> Prompt: Can you extend the mailing-list thread below about adding hosts to an Open MPI allocation, picking up right after its final line?
======== Quoted text ========
No offense, but I would definitely advise against that path. There are
other, much simpler solutions to dynamically add hosts.

We *do* allow dynamic allocation changes - you just have to know how to do
them. Nobody asked before... ;-)  Future variations will include an even
simpler, single API solution.

I'll pass the current solution along in response to the other user's last
note.
Ralph


On 4/2/07 10:34 AM, "Jeremy Buisson" <jbuis...@irisa.fr> wrote:

> Ralph Castain a écrit :
>> The runtime underneath Open MPI (called OpenRTE) will not allow you to spawn
>> processes on nodes outside of your allocation. This is for several reasons,
>> but primarily because (a) we only know about the nodes that were allocated,
>> so we have no idea how to spawn a process anywhere else, and (b) most
>> resource managers wouldn't let us do it anyway.
>> 
>> I gather you have some node that you know about and have hard-coded into
>> your application? How do you know the name of the node if it isn't in your
>> allocation??
> 
> Because I can give that names to OpenMPI (or OpenRTE, or whatever). I
> also would like to do the same, and I don't want OpenMPI to restrict to
> what it thinks to be the allocation, while I'm sure to know better than
> it what I am doing.
> The concept of nodes being in allocations fixed at launch-time is really
> rigid; and it prevents the application (or whatever else) to modify the
> allocation at runtime, which may be quite nice.
======== Dataset entries ========
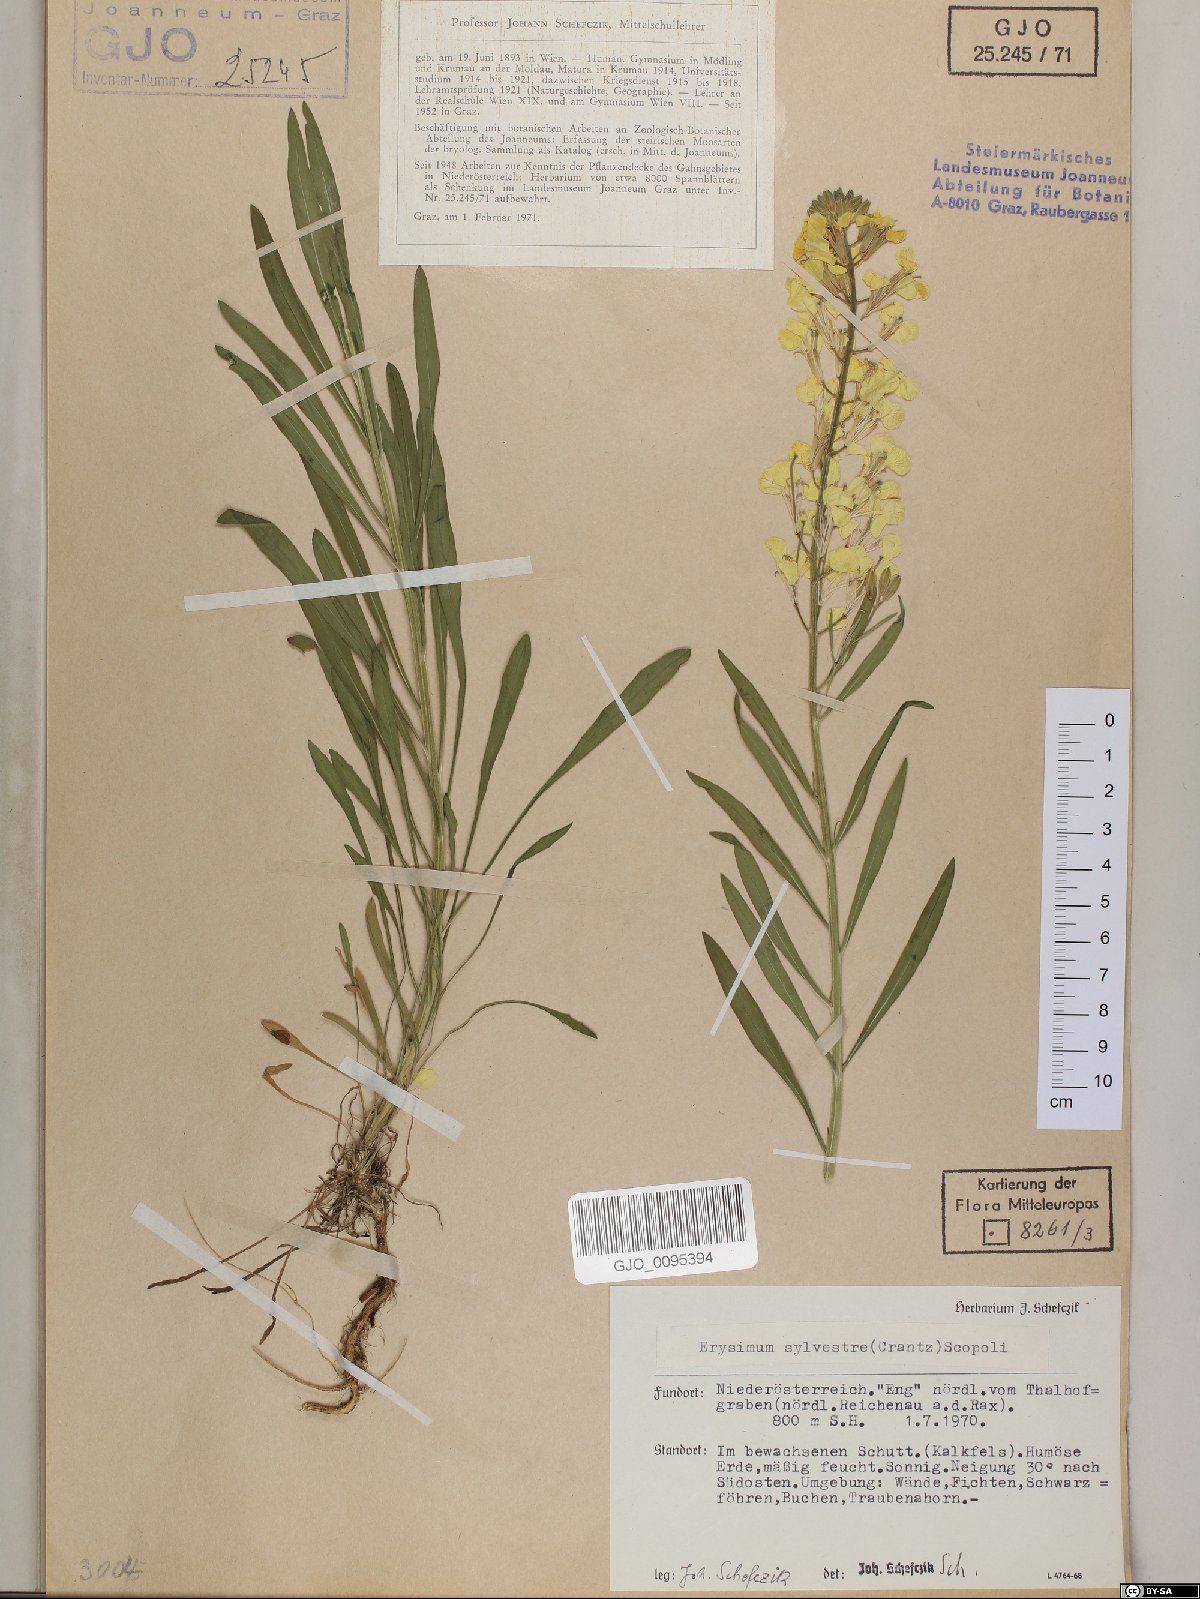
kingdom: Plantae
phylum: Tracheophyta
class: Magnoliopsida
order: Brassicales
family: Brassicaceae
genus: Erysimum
========
======== Dataset entries ========
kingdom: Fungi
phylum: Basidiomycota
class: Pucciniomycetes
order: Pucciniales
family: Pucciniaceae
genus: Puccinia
========
> Solved exercise:
> 
> Here is an ugly patch I've quickly done for my own use, which changes
> the round-robin rmaps such that is first allocates the hosts to the
> rmgr, as a copy&paste of some code in the dash_host ras component. It's
> far from being bugfree, but it can be a startpoint to hack.
> 
> Jeremy
> 
>> Ralph
>> 
>> 
>> On 4/2/07 10:05 AM, "Prakash Velayutham" <prakash.velayut...@cchmc.org>
>> wrote:
>> 
>>> Hello,
>>> 
>>> I have built Open MPI (1.2) with run-time environment enabled for Torque
>>> (2.1.6) resource manager. Initially I am requesting 4 nodes (1 CPU each)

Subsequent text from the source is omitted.